_WORK TASK A_
Set down the passage on women's inheritance rights below in full, word for word.

————————

Furthermore, the laws of post-colonial African countries have done little to alleviate the plight of women. Under the Ugandan Constitution, for instance, a widow may claim only 15% of her deceased husband's estate, while a husband automatically inherits a deceased wife's property (Republic of Uganda 1967). Under the Succession Act, someone dies in testate and when both male and female children exist as the possible heirs, a male is preferred to a female.

Similarly, under customary law, inheritance is one of the deplorable issues in as far as discrimination against women is concerned. When a woman passes away, here property - if she had any - automatically passes on to the husband. The question of inheritance does not arise. On the other hand, when the husband passes away, the hottest issue is inheritance. In cases where the man is survived by the wife (wives), sons and daughters, the sons automatically share the property among themselves since the girls are expected to marry into other clans. Though the mother usually stays on the estate, she has little jurisdiction over it. In the worst instances where the widow may have old sons or no son at all, the in-laws often chase her off the estate, claiming that it belongs to their clan. The problem is exacerbated by the clan authority, which usually limits women's assertion of their rights outside the family forum (Kigula 1996) and therefore a widow has very little opportunity to present her grievances (Mugyenyi 1996).

————————

_WORK TASK B_
Collect every line of the records below that contains the word "camera". Case counts.

_RECORDS FOR THIS EXERCISE_

————————

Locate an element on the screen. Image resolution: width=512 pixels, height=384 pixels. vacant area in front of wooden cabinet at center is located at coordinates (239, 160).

————————

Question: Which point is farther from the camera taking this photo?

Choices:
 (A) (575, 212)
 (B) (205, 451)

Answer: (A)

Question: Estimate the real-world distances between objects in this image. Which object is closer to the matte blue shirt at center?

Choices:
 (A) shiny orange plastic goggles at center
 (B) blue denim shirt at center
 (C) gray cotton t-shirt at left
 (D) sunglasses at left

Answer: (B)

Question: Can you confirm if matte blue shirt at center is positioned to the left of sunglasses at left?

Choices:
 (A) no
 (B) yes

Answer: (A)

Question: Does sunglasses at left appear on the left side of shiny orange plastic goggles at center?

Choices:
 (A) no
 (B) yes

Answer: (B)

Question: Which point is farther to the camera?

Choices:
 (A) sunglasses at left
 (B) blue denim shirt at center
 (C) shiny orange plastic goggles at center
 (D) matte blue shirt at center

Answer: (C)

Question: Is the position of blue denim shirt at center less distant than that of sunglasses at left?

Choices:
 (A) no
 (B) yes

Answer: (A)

————————

_WRITTEN RESPONSE A_
Furthermore, the laws of post-colonial African countries have done little to alleviate the plight of women. Under the Ugandan Constitution, for instance, a widow may claim only 15% of her deceased husband's estate, while a husband automatically inherits a deceased wife's property (Republic of Uganda 1967). Under the Succession Act, someone dies in testate and when both male and female children exist as the possible heirs, a male is preferred to a female.

Similarly, under customary law, inheritance is one of the deplorable issues in as far as discrimination against women is concerned. When a woman passes away, here property - if she had any - automatically passes on to the husband. The question of inheritance does not arise. On the other hand, when the husband passes away, the hottest issue is inheritance. In cases where the man is survived by the wife (wives), sons and daughters, the sons automatically share the property among themselves since the girls are expected to marry into other clans. Though the mother usually stays on the estate, she has little jurisdiction over it. In the worst instances where the widow may have old sons or no son at all, the in-laws often chase her off the estate, claiming that it belongs to their clan. The problem is exacerbated by the clan authority, which usually limits women's assertion of their rights outside the family forum (Kigula 1996) and therefore a widow has very little opportunity to present her grievances (Mugyenyi 1996).

_WRITTEN RESPONSE B_
Question: Which point is farther from the camera taking this photo?
Question: Which point is farther to the camera?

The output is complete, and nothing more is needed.